Directive: Each line of the data should be given again exactly.

Task inputs:

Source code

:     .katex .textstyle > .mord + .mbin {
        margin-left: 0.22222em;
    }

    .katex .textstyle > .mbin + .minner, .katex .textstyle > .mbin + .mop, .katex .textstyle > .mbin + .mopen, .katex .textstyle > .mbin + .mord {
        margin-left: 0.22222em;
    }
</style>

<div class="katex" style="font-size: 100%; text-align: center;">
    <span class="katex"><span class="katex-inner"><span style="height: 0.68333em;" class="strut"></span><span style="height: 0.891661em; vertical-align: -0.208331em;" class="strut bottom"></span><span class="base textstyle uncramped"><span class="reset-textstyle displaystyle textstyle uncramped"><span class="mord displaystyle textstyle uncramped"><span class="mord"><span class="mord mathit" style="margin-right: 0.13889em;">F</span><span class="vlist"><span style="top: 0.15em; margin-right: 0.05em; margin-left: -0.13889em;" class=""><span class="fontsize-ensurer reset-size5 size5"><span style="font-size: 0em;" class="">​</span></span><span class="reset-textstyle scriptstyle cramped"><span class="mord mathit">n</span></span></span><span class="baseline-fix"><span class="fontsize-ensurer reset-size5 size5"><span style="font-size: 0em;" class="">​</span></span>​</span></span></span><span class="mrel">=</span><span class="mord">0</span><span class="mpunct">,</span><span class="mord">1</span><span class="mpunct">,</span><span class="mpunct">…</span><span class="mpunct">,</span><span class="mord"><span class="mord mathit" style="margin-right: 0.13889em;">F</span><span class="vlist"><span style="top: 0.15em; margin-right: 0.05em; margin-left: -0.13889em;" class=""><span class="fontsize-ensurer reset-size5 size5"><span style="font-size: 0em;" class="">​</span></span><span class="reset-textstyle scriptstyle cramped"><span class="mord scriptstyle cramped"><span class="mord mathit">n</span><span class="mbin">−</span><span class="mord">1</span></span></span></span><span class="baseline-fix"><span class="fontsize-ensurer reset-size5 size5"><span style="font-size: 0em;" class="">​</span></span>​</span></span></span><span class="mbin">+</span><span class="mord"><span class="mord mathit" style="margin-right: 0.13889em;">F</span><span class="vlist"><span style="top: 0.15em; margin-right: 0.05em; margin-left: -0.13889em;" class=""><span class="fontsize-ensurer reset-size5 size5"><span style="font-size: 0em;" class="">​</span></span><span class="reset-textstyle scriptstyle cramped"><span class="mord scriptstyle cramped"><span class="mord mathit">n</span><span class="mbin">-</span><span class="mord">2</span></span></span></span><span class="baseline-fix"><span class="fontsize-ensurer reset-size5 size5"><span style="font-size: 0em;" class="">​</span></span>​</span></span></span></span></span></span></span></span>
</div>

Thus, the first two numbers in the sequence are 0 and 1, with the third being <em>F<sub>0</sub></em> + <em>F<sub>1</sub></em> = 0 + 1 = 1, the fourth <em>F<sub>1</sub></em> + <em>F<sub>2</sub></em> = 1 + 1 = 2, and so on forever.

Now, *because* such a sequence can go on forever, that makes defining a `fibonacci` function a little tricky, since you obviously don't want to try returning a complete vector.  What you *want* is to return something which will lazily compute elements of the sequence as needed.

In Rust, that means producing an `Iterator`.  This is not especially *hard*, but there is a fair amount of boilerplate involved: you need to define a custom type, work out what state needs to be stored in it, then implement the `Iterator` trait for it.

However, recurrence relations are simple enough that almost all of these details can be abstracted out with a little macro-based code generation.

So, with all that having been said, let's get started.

Response:
Source code

:     .katex .textstyle > .mord + .mbin {
        margin-left: 0.22222em;
    }

    .katex .textstyle > .mbin + .minner, .katex .textstyle > .mbin + .mop, .katex .textstyle > .mbin + .mopen, .katex .textstyle > .mbin + .mord {
        margin-left: 0.22222em;
    }
</style>

<div class="katex" style="font-size: 100%; text-align: center;">
    <span class="katex"><span class="katex-inner"><span style="height: 0.68333em;" class="strut"></span><span style="height: 0.891661em; vertical-align: -0.208331em;" class="strut bottom"></span><span class="base textstyle uncramped"><span class="reset-textstyle displaystyle textstyle uncramped"><span class="mord displaystyle textstyle uncramped"><span class="mord"><span class="mord mathit" style="margin-right: 0.13889em;">F</span><span class="vlist"><span style="top: 0.15em; margin-right: 0.05em; margin-left: -0.13889em;" class=""><span class="fontsize-ensurer reset-size5 size5"><span style="font-size: 0em;" class="">​</span></span><span class="reset-textstyle scriptstyle cramped"><span class="mord mathit">n</span></span></span><span class="baseline-fix"><span class="fontsize-ensurer reset-size5 size5"><span style="font-size: 0em;" class="">​</span></span>​</span></span></span><span class="mrel">=</span><span class="mord">0</span><span class="mpunct">,</span><span class="mord">1</span><span class="mpunct">,</span><span class="mpunct">…</span><span class="mpunct">,</span><span class="mord"><span class="mord mathit" style="margin-right: 0.13889em;">F</span><span class="vlist"><span style="top: 0.15em; margin-right: 0.05em; margin-left: -0.13889em;" class=""><span class="fontsize-ensurer reset-size5 size5"><span style="font-size: 0em;" class="">​</span></span><span class="reset-textstyle scriptstyle cramped"><span class="mord scriptstyle cramped"><span class="mord mathit">n</span><span class="mbin">−</span><span class="mord">1</span></span></span></span><span class="baseline-fix"><span class="fontsize-ensurer reset-size5 size5"><span style="font-size: 0em;" class="">​</span></span>​</span></span></span><span class="mbin">+</span><span class="mord"><span class="mord mathit" style="margin-right: 0.13889em;">F</span><span class="vlist"><span style="top: 0.15em; margin-right: 0.05em; margin-left: -0.13889em;" class=""><span class="fontsize-ensurer reset-size5 size5"><span style="font-size: 0em;" class="">​</span></span><span class="reset-textstyle scriptstyle cramped"><span class="mord scriptstyle cramped"><span class="mord mathit">n</span><span class="mbin">-</span><span class="mord">2</span></span></span></span><span class="baseline-fix"><span class="fontsize-ensurer reset-size5 size5"><span style="font-size: 0em;" class="">​</span></span>​</span></span></span></span></span></span></span></span>
</div>

Thus, the first two numbers in the sequence are 0 and 1, with the third being <em>F<sub>0</sub></em> + <em>F<sub>1</sub></em> = 0 + 1 = 1, the fourth <em>F<sub>1</sub></em> + <em>F<sub>2</sub></em> = 1 + 1 = 2, and so on forever.

Now, *because* such a sequence can go on forever, that makes defining a `fibonacci` function a little tricky, since you obviously don't want to try returning a complete vector.  What you *want* is to return something which will lazily compute elements of the sequence as needed.

In Rust, that means producing an `Iterator`.  This is not especially *hard*, but there is a fair amount of boilerplate involved: you need to define a custom type, work out what state needs to be stored in it, then implement the `Iterator` trait for it.

However, recurrence relations are simple enough that almost all of these details can be abstracted out with a little macro-based code generation.

So, with all that having been said, let's get started.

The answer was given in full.